**Problems to solve:**
a. Answer each question from the text on Seville House 16 below, one line each, marked (i), (ii), (iii):
(i) Who led the excavations at Seville Plantation?
(ii) What two types of flooring were found at House 16?
(iii) In what year was the map showing the early African village at Seville made?
b. In the text on Seville House 16 below, what is the exact wording from "Seville House 16" up to and including "the planter's residence."? Print it.
c. Carry on the text about Seville House 16, given below, from where it stops.

**Document text:**

----------------------------------------

Seville House 16
In 1987, excavations at Seville Plantation, an 18th-century sugar plantation situated on the north coast of Jamaica at St. Ann’s Bay, were initiated by the Seville African Jamaican Archaeological Project. Led by Douglas Armstrong of Syracuse University, these excavations concentrated on two slave villages, one dating from the early-to-mid 18th century and the other dating from the late 18th-through mid-19th century. Houses 15 and 16 are located in the first-period African settlement of the plantation. These structures are located to the southwest of the planter's residence.
Excavations occurred at House 16 between 1987 and 1993. Archaeological features include structural postholes (F01-F15) and two types of flooring, marl (F17) and cobble (F20). Together, these architectural features confirm that this dwelling was constructed of wattle and daub . Armstrong discovered and excavated one human burial at House 16 (F16), which is believed to be the first African burial recovered from a house compound in the New World. Spatial distribution analyses indicate that the yard around House 16 was swept routinely. Both European and locally-made artifacts were excavated from House 16, and they represent a wide range of activities from food production and consumption to spiritual practices.
The early African village at Seville, where House 15 and 16 are located, is represented on a 1721 map of St. Ann’s Bay A portion of the 1721 plat of Seville Plantation showing the main house and early slave village. This map included a number of accurate details, such as navigational vectors used to guide mariners entering St. Ann’s Bay. In addition, the early map locates the village behind and upslope from the main house. Two linear rows of tightly spaced houses are arrayed along a road or path. The road heads south from the planter’s residence. This is the only identified map showing the location of the early village and the approximate locations of Houses 15 and 16 (Armstrong 1990, 1991).

----------------------------------------

**Excerpted records:**
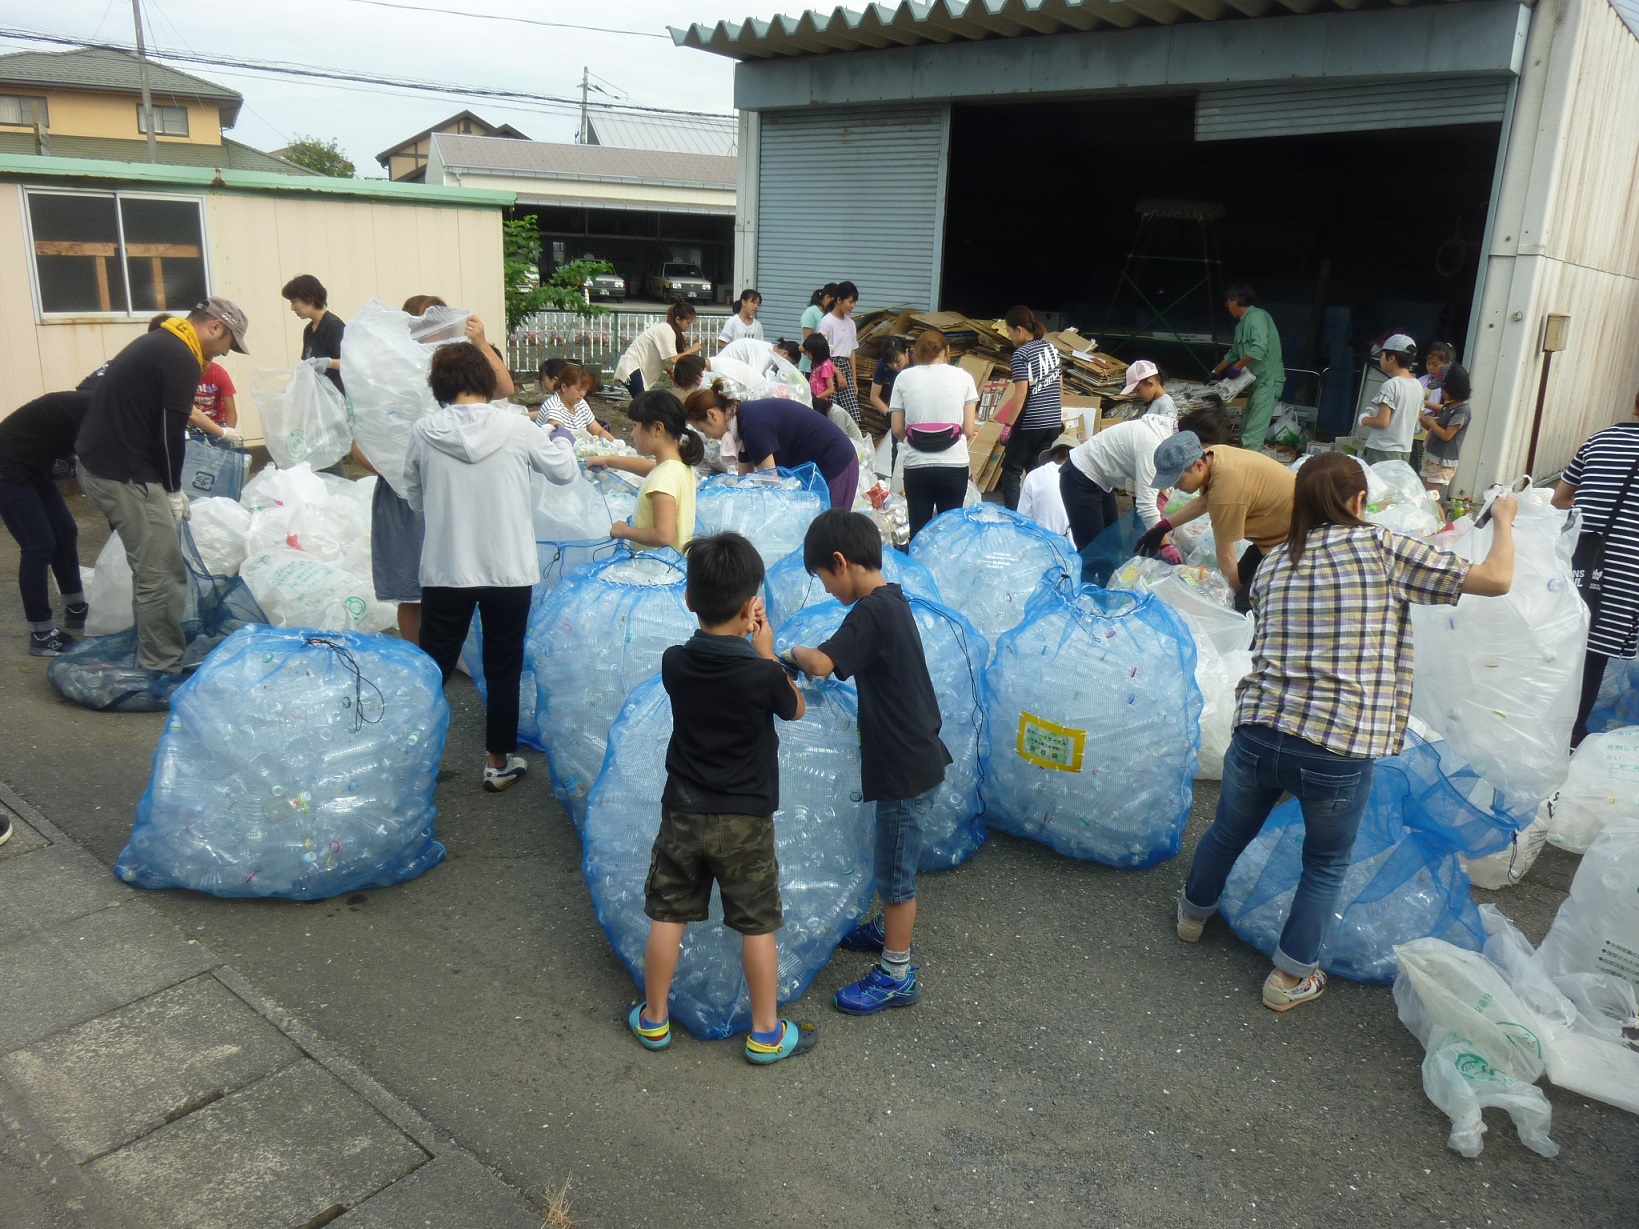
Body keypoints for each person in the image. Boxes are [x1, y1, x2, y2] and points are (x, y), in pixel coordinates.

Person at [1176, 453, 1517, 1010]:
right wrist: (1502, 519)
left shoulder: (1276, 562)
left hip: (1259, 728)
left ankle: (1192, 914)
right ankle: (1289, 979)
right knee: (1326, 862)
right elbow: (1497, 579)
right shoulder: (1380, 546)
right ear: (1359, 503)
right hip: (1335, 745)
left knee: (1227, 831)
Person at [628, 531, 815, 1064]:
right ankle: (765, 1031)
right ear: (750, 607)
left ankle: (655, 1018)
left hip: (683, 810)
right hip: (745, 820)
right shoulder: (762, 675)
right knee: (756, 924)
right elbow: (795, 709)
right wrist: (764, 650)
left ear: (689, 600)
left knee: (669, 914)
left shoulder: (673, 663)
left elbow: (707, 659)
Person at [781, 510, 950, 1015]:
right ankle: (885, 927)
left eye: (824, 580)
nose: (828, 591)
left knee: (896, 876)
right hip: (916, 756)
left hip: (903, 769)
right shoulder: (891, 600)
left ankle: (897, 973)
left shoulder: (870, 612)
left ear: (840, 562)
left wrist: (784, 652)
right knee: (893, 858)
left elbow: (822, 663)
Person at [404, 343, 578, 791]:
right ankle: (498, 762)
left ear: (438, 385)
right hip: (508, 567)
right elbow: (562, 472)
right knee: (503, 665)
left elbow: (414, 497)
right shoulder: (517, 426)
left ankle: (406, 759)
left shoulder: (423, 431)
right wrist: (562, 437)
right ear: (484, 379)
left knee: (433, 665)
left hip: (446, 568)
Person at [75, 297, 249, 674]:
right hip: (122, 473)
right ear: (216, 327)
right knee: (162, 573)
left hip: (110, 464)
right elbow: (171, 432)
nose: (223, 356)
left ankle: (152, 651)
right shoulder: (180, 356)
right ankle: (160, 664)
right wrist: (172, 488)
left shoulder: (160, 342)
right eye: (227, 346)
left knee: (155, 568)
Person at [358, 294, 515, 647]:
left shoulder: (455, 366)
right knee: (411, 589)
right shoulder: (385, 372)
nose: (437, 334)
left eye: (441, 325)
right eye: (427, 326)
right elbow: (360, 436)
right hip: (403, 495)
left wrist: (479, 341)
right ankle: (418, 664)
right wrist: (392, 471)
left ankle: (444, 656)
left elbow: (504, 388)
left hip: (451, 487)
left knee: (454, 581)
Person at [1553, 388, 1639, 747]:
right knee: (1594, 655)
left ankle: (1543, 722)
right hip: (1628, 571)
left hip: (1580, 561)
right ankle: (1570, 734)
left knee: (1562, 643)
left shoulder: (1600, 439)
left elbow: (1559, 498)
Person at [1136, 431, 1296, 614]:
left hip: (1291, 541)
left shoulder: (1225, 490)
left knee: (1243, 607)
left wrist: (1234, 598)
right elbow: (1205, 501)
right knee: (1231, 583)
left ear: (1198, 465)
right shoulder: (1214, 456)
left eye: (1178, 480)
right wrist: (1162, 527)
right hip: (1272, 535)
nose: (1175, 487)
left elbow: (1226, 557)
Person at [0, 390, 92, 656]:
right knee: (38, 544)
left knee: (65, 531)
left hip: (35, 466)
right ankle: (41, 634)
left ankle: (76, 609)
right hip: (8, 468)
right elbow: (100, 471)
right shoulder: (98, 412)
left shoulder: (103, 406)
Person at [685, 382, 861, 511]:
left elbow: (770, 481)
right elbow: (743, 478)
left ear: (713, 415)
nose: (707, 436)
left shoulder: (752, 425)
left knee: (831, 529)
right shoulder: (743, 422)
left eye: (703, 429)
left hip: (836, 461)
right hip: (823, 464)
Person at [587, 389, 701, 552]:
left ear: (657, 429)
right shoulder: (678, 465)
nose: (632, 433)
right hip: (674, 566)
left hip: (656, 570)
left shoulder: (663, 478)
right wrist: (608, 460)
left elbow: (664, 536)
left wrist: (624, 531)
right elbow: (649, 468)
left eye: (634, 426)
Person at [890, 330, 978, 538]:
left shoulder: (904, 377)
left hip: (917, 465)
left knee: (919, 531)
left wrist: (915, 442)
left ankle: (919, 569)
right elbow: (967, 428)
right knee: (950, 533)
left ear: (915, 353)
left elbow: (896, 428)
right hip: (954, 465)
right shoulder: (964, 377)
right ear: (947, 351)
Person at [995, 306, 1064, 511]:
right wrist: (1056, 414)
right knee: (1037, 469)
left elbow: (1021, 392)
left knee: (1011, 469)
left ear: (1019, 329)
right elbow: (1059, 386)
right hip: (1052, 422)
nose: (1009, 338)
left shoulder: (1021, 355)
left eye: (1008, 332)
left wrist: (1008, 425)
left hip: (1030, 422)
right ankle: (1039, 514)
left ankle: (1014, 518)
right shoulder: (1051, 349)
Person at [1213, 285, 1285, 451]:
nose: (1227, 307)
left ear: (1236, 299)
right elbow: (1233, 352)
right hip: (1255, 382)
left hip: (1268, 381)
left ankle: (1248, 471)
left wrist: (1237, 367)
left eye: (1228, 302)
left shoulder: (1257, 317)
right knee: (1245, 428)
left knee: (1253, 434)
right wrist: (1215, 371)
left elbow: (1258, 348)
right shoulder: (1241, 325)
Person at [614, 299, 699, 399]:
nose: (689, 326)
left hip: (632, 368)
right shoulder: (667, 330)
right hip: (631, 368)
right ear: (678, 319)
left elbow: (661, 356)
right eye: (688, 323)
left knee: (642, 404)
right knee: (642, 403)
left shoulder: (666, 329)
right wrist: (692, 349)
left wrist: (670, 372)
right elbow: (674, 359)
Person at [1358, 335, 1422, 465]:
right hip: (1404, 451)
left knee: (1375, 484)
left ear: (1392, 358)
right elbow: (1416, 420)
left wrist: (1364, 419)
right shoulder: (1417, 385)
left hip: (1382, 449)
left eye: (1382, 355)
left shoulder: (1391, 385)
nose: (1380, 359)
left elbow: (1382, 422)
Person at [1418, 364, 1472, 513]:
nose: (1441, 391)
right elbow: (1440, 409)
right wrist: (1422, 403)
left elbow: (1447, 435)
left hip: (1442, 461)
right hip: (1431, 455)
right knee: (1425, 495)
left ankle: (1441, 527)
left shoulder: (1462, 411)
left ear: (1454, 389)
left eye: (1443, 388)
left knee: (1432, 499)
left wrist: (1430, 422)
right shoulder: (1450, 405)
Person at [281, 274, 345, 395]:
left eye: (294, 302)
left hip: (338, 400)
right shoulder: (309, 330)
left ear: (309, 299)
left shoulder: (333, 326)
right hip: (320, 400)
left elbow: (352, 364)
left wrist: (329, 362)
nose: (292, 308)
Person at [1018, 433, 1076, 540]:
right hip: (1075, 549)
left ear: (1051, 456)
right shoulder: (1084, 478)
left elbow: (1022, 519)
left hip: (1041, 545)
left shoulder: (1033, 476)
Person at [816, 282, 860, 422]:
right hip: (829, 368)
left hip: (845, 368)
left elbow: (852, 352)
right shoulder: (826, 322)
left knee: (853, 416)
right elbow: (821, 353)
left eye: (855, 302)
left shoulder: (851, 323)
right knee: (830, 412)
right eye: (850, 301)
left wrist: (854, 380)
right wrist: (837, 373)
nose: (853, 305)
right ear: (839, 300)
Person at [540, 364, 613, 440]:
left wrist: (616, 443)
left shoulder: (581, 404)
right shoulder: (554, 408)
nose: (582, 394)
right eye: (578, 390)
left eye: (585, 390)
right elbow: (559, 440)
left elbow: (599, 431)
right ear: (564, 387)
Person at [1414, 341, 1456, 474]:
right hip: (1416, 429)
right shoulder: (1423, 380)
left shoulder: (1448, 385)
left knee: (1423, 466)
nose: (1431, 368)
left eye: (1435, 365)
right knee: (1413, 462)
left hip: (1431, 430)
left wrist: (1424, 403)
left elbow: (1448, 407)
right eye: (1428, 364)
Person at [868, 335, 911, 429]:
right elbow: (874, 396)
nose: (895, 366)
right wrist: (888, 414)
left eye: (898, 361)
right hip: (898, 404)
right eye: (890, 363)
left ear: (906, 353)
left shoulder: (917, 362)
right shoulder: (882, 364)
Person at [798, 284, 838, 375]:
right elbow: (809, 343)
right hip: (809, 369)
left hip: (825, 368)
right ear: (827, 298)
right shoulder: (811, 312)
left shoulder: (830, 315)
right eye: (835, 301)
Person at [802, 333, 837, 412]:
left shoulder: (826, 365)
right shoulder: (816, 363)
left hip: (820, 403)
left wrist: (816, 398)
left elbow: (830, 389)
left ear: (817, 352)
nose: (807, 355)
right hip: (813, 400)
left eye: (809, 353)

----------------------------------------

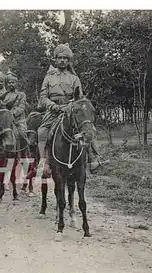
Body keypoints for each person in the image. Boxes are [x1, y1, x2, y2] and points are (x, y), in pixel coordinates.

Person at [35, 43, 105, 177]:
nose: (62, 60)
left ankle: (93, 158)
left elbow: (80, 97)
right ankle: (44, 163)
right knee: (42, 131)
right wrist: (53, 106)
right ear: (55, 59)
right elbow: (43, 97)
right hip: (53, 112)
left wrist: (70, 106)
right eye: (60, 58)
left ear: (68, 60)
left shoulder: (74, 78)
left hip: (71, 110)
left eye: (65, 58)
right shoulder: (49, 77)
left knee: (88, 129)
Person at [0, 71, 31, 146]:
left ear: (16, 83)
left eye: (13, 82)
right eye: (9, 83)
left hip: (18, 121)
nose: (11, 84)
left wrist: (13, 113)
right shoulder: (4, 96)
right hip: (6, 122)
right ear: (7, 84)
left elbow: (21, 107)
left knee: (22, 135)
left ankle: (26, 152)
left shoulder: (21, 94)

----------------------------------------

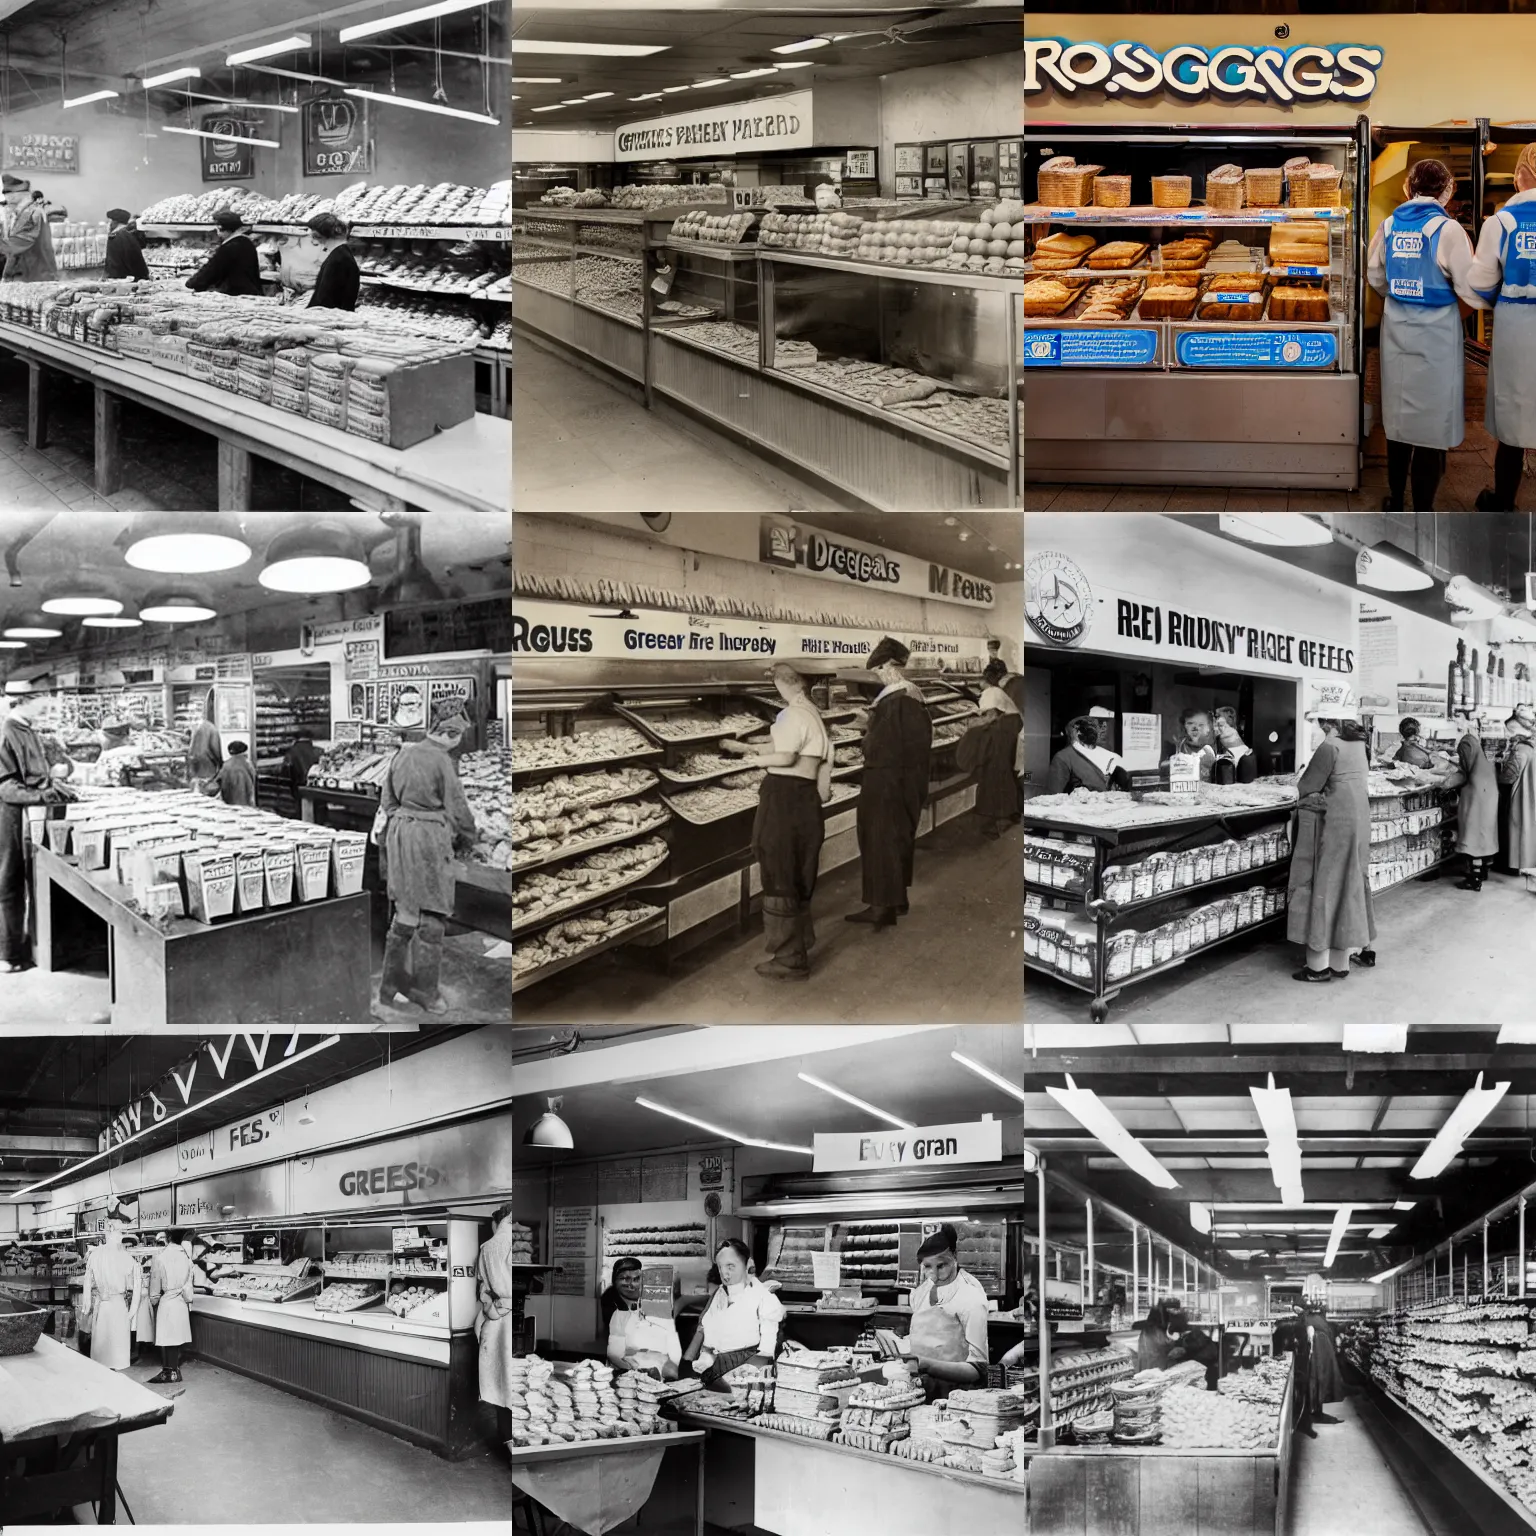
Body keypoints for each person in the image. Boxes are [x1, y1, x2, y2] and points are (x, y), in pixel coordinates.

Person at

----------------------------------------

**Answer set:**
a.
(i) Douglas Armstrong of Syracuse University
(ii) Marl (F17) and cobble (F20)
(iii) 1721

b.
Seville House 16
In 1987, excavations at Seville Plantation, an 18th-century sugar plantation situated on the north coast of Jamaica at St. Ann’s Bay, were initiated by the Seville African Jamaican Archaeological Project. Led by Douglas Armstrong of Syracuse University, these excavations concentrated on two slave villages, one dating from the early-to-mid 18th century and the other dating from the late 18th-through mid-19th century. Houses 15 and 16 are located in the first-period African settlement of the plantation. These structures are located to the southwest of the planter's residence.

c.
A 1792 plat of the property shows a later village with houses clustered together, oriented independently, and with significantly more yard space between each house (Armstrong and Kelly 1992).
These maps are the main textual sources for Seville. In 1982, Armstrong conducted several oral histories with Mr. Carpy Rose, who was born in one of the last houses to remain standing in the later village. These interviews are discussed in a number of presented papers and publications (Armstrong 1990, 1991).
Excavation history, procedure and methods
Archaeological and historical research associated with the early slave village at Seville was initiated in 1987. It built on an initial survey of the area conducted by Armstrong in 1981 (Armstrong 1991). This early survey indicated that there were two distinctive village areas at Seville. Prior to that time only the more recent slave village was recognized. The later village is clearly shown on a map dating to 1792. It was assumed that an earlier 1721 map of St. Ann’s Bay (which at the time was misattributed by the National Library as being made in 1691), was thought to simply show the same village. In examining this map, Armstrong was able to determine that it was made in 1721. Based on this map, he decided to survey not only the area to the west of the planter’s residence, where ruins of a village were known, but also the area uphill and behind the planter’s house, as indicated on the map. Slipware, delftware, and local earthenware were present on the surface and Armstrong hypothesized that this may have been the location of an early village site on the property.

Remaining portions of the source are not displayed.